I have got a sore throat, a headache and a cough. Intermittent sneezing too. Brilliant! I can loll on the sofa with Beverley Nichols.
Who?
Most people under the age of sixty have never heard of Beverley Nichols. In fact many people over sixty haven’t heard of him either, unless they are British and gardeners.
I discovered him over a decade ago in the brilliant bookshop attached to Harrogate’s famous Harlow Carr gardens. As a novice gardener, I was feeling a bit intimidated by the big books full of dauntingly expert advice, when I came across something that looked reassuringly smaller.
‘Down the Garden Path’ was an old-fashioned, pinky-brown hardback illustrated with some rather sweet drawings by Rex Whistler.
The publisher was Timber Press, a company I’d never heard of. I opened it at random, read a few paragraphs and quickly realised that it wasn’t a gardening manual at all but something else altogether. It confused me. It bemused me. And then it made me laugh.
The book I purchased that day was a proper gardening book that tells you how and when and where to plant things so they will grow. But I didn’t forget the little brown book. Every time I went back to Harlow Carr to buy plants, I would nip into the bookshop and steal a few more minutes with Beverley. I never once thought of buying it: it was far too silly for that. Any practical gardening tips were so buried in purple prose, sentiment and overblown drama that they were as good as useless. On the other hand, I couldn’t quite stay away. Any excuse to walk through the woods and up to the gardens for a few minutes loitering between the bookshelves, giggling with Mr Nichols.
So things remained – till I got the flu.
‘What can I bring you?’ said a kindly visiting friend. She meant paracetamol I expect, or grapes.
‘Beverley Nichols,’ I spluttered and she was as good as her word.
I now have all eight Beverley Nichols books reproduced in facsimile by Timber Press.
(Timber Press, I have learnt, is an American publisher that specialises in proper books for real gardeners. They have titles like ‘Planting in a post-wild world: Designing Plant Communities for Resilient Landscapes’ so clearly they are serious minded people. Yet they too have been won over by Mr Nichols own brand of silliness.)
When we moved a year ago to this little flat and most of my books went into storage, G didn’t understand why Beverley Nichols was in the pile to keep. ‘We haven’t got a garden,’ he pointed out.
‘No,’ I said. ‘But I’m bound to get a cold.’
Can you think of a better room to feel poorly in than this one?

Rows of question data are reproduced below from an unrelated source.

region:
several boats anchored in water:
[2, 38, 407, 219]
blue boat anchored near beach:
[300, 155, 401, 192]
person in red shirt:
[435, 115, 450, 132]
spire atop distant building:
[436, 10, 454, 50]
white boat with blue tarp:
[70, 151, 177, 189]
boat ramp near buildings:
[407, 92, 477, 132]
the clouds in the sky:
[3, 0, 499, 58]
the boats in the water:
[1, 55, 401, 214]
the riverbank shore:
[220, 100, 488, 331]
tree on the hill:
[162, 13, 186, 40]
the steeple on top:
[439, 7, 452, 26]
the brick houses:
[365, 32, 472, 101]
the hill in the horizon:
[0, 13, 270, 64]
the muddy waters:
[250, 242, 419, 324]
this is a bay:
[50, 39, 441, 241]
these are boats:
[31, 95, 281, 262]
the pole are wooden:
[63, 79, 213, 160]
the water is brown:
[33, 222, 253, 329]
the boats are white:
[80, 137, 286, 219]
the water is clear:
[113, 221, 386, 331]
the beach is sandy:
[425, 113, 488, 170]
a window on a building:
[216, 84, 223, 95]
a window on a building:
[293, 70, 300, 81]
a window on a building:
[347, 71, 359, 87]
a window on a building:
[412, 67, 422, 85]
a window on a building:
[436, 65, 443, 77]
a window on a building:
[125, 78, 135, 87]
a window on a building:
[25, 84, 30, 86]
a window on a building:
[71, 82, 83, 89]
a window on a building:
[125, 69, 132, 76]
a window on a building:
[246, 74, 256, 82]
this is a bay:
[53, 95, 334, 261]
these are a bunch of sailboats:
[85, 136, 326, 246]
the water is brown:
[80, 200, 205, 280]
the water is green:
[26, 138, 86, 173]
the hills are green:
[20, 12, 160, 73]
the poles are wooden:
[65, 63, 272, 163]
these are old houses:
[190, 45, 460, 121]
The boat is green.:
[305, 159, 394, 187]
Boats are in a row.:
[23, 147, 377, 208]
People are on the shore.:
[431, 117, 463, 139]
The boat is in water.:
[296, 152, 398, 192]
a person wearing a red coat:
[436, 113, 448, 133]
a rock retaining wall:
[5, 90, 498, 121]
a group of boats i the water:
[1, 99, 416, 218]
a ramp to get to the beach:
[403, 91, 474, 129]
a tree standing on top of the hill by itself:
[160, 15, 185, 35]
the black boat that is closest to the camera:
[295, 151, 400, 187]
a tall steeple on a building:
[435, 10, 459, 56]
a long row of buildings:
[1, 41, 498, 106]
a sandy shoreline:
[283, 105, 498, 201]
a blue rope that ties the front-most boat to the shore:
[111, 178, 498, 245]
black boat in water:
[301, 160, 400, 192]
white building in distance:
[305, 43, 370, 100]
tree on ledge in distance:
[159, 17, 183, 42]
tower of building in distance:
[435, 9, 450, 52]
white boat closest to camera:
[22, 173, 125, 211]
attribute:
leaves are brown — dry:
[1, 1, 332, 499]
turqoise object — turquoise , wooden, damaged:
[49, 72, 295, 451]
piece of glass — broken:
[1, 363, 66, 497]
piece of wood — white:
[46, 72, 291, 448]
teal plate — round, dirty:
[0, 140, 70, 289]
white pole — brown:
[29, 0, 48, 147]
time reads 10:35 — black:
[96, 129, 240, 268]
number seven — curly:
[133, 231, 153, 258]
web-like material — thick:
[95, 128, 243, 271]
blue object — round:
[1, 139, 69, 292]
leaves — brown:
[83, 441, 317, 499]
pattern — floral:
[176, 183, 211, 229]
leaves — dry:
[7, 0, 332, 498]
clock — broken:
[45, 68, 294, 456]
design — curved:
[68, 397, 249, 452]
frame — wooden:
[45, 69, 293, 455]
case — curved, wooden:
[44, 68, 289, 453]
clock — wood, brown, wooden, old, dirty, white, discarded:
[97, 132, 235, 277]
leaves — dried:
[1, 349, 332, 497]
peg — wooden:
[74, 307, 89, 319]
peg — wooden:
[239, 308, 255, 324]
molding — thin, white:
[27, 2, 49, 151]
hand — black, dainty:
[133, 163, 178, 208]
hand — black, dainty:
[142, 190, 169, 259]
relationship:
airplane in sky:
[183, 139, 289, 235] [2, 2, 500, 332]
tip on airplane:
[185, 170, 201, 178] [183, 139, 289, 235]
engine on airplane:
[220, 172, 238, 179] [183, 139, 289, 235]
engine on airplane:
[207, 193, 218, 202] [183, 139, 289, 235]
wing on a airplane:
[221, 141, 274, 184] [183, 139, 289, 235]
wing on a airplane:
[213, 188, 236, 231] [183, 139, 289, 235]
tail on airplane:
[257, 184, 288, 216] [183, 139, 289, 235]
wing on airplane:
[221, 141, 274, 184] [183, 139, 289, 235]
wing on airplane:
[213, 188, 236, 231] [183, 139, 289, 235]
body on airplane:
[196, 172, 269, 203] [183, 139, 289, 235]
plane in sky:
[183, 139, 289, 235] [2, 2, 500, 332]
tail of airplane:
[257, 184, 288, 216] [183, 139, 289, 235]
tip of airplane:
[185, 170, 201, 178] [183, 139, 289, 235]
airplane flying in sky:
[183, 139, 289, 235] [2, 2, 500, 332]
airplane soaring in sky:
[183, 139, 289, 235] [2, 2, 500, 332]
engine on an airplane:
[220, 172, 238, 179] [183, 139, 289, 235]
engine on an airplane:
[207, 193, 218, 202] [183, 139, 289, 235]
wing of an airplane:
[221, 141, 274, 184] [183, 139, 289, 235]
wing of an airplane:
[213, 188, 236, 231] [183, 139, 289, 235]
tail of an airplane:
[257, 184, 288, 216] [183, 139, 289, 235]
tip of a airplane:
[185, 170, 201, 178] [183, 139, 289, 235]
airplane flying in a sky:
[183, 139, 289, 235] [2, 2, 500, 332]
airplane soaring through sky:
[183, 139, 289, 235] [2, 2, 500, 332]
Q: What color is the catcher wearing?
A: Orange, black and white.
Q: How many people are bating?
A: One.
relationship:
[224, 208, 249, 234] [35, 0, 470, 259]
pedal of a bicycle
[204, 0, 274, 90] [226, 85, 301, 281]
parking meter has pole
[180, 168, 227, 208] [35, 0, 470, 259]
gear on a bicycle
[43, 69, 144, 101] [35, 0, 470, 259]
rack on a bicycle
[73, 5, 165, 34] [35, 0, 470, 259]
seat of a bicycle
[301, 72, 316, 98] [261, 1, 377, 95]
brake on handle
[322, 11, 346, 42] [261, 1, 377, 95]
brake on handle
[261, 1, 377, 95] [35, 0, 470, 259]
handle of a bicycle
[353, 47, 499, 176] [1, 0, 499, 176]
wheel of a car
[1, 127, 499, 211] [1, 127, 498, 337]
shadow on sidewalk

In the last decade I have coughed through the Merry Hall trilogy and then sneezed through the Allways books. The books – novels? memoirs? loosely linked anecdotes? – are only superficially about gardening. They portray a dottily fanciful mid C20th vision of Englishness, one that includes daggers at dawn dramas provoked by village hall flower displays and far more kittens than most readers can stomach. I occasionally lend them to friends, hoping to find a sister soul out there to share my sickbed passion with. People return them with expressions of bewilderment or appalled horror. ‘But Diane!’ they say. ‘It’s so twee!’ Well, yes. And whimsical and frothy and insubstantial and sentimental and melodramatic. It has nothing to recommend it to the serious reader, nothing at all. But when I am unwell, there’s nobody I would sooner have nursing me than Mr Nichols. Even now, when I have coughed so much it hurts to laugh.